Queuing Theory: Go Slow to Go Fast
An interesting article in the June 11 Wall Street Journal talks about one company’s real-life realization that to maximize efficiency you have to not keep people working at full capacity - and this is especially true if you are looking for innovation. Furthermore, you need to carefully filter which innovations you invest in rather than trying to jam too much into the pipeline.
Avery Dennison Corp. loves to innovate. In recent years, the adhesive-label maker has expanded into areas such as stick-on automotive trim and heat-transfer inks to label clothing. But Avery executives grew vexed a few years ago at how long it took to turn ideas into products. Schedules were slipping. Customers were chafing.
Hoping to find the culprit, Avery hired George Group Consulting LP of Dallas to examine its practices. The surprising conclusion: Avery was jamming too many new ideas into its product pipeline, without enough slack time to ensure that critical tasks stayed on schedule. The remedy: Shrink the number of rollouts.
This fundamentally comes down to queuing theory, and how many things you can stack up without having dependencies which throw off schedules unpredictably. As the article notes, this type of thinking has been standard practice in manufacturing for decades, but “the same notion can seem like heresy when applied to scientists, designers or other creative types who launch new products.” In fact, this is exactly the approach that Donald Reinertsen advocated in his outstanding book Managing the Design Factory, which I have in my recommended books section.
Briefly his notion is this: innovative product ideas are like inventory sitting on a company’s books - until you get them out in the market they should show up as a debit in the accounting sheet (though company’s rarely track these things well, so the costs are often invisible). So you want to have as many inventory turns as possible to get ideas out quickly. But you don’t want to put out bad ideas, you need to balance time to market with “time to right”. This requires focusing your efforts and managing the innovation pipeline carefully. (I’ve written before about Google also dealing with this “innovation surplus” problem.)

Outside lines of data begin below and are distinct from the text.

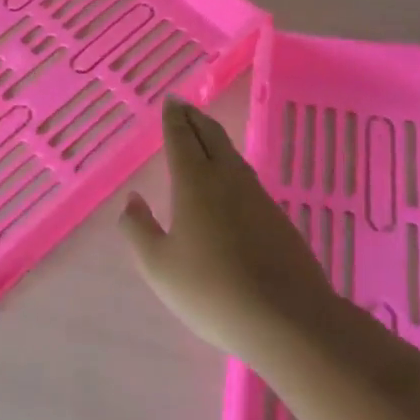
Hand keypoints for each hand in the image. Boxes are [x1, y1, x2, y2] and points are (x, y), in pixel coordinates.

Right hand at [120, 97, 334, 363]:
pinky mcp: (277, 218)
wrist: (287, 319)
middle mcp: (227, 179)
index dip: (173, 118)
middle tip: (184, 107)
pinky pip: (247, 178)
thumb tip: (132, 200)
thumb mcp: (158, 266)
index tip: (170, 101)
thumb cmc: (211, 290)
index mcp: (194, 182)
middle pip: (211, 136)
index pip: (181, 138)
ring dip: (215, 139)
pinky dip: (231, 165)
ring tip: (204, 136)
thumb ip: (138, 229)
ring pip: (233, 155)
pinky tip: (231, 182)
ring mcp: (258, 197)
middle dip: (195, 118)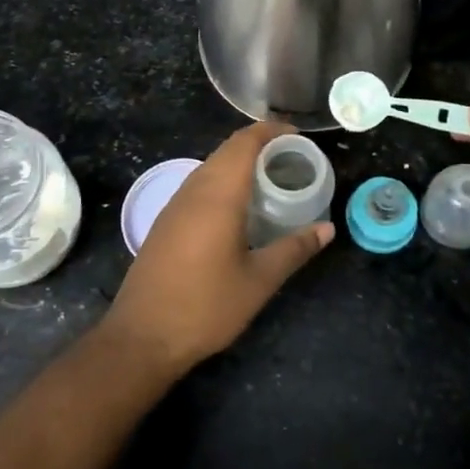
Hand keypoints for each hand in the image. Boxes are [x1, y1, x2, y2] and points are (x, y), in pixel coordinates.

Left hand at [102, 121, 334, 374]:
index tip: (298, 136)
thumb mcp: (258, 281)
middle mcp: (194, 190)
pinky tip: (239, 207)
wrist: (141, 337)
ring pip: (211, 166)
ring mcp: (175, 205)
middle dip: (259, 145)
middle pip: (227, 150)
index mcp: (218, 195)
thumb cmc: (205, 306)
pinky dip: (224, 181)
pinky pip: (199, 185)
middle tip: (292, 159)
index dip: (271, 131)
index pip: (244, 142)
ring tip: (271, 179)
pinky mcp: (166, 221)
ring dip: (239, 163)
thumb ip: (294, 249)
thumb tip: (328, 229)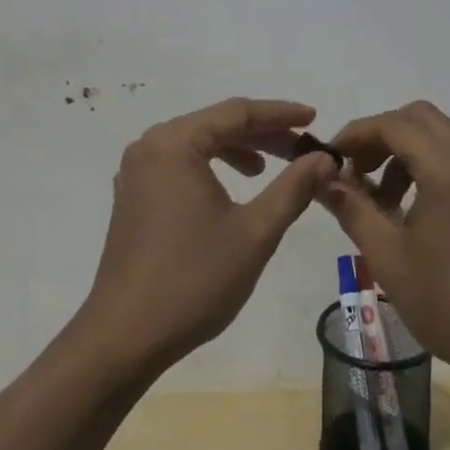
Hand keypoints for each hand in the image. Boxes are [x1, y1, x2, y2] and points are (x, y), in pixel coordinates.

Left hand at [78, 97, 336, 380]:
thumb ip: (293, 188)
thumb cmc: (193, 280)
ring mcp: (136, 171)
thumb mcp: (255, 232)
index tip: (314, 119)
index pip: (237, 112)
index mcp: (175, 143)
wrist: (125, 337)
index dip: (280, 114)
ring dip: (237, 150)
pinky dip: (211, 167)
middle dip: (261, 134)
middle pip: (215, 124)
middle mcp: (150, 146)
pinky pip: (179, 164)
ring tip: (269, 169)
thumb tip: (325, 159)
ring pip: (197, 144)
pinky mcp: (133, 196)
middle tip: (301, 149)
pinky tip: (231, 189)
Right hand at [320, 101, 449, 396]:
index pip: (393, 124)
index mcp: (448, 168)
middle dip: (380, 136)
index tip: (330, 159)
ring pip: (438, 137)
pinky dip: (425, 167)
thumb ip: (352, 209)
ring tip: (378, 200)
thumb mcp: (388, 257)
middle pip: (418, 118)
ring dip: (402, 152)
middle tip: (355, 172)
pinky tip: (408, 212)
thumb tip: (322, 180)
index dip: (356, 134)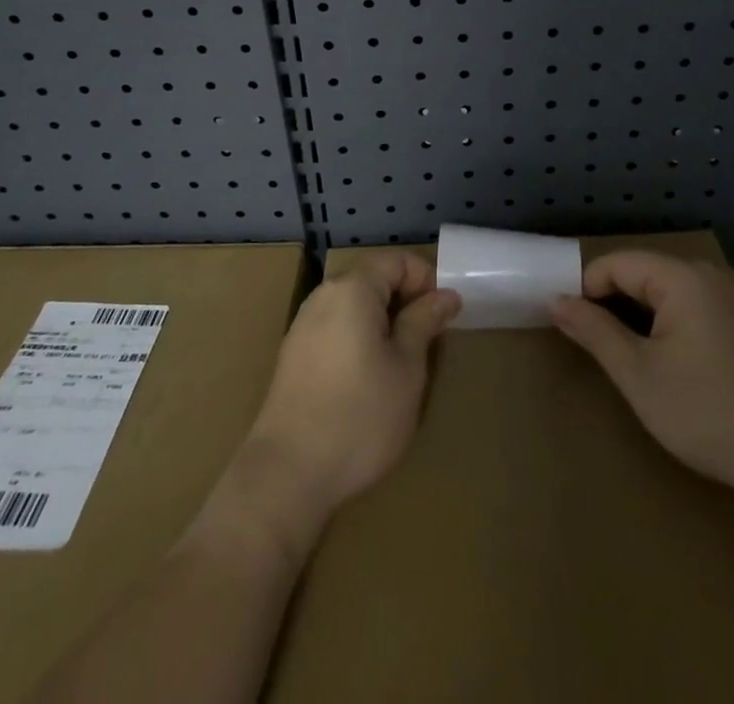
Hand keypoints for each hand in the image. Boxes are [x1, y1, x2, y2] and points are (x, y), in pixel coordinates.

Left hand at [244, 252, 459, 517]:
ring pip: (354, 306)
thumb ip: (424, 322)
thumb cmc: (360, 416)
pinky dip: (359, 340)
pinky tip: (368, 381)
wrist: (288, 474)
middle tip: (429, 342)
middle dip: (405, 301)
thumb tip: (445, 295)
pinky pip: (336, 329)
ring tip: (402, 364)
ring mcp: (303, 325)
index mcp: (352, 288)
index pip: (396, 260)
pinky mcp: (293, 355)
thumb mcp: (407, 369)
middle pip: (373, 279)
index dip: (426, 280)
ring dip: (383, 323)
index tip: (444, 316)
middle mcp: (323, 296)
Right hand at [553, 251, 733, 496]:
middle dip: (612, 301)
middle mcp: (709, 275)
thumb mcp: (639, 375)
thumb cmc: (709, 412)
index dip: (586, 289)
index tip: (570, 326)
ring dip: (640, 314)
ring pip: (667, 290)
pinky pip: (693, 305)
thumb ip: (595, 332)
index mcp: (682, 277)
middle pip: (643, 272)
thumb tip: (558, 302)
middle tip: (595, 345)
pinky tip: (669, 361)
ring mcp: (733, 298)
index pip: (616, 264)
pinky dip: (669, 322)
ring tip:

The consultants mentioned in the WSJ article apply a mathematical theory on queuing, called the Pollaczek-Khintchine theory, to also show how you need to have slack in the system to be most efficient overall. In other words, don’t keep people loaded up to 100% all the time if there are possible variances in how long tasks will take, as inevitably bottlenecks will occur during peaks. Since most real innovation efforts have multiple variables like this, to be most effective with a new innovation program you need to “under-utilize” people.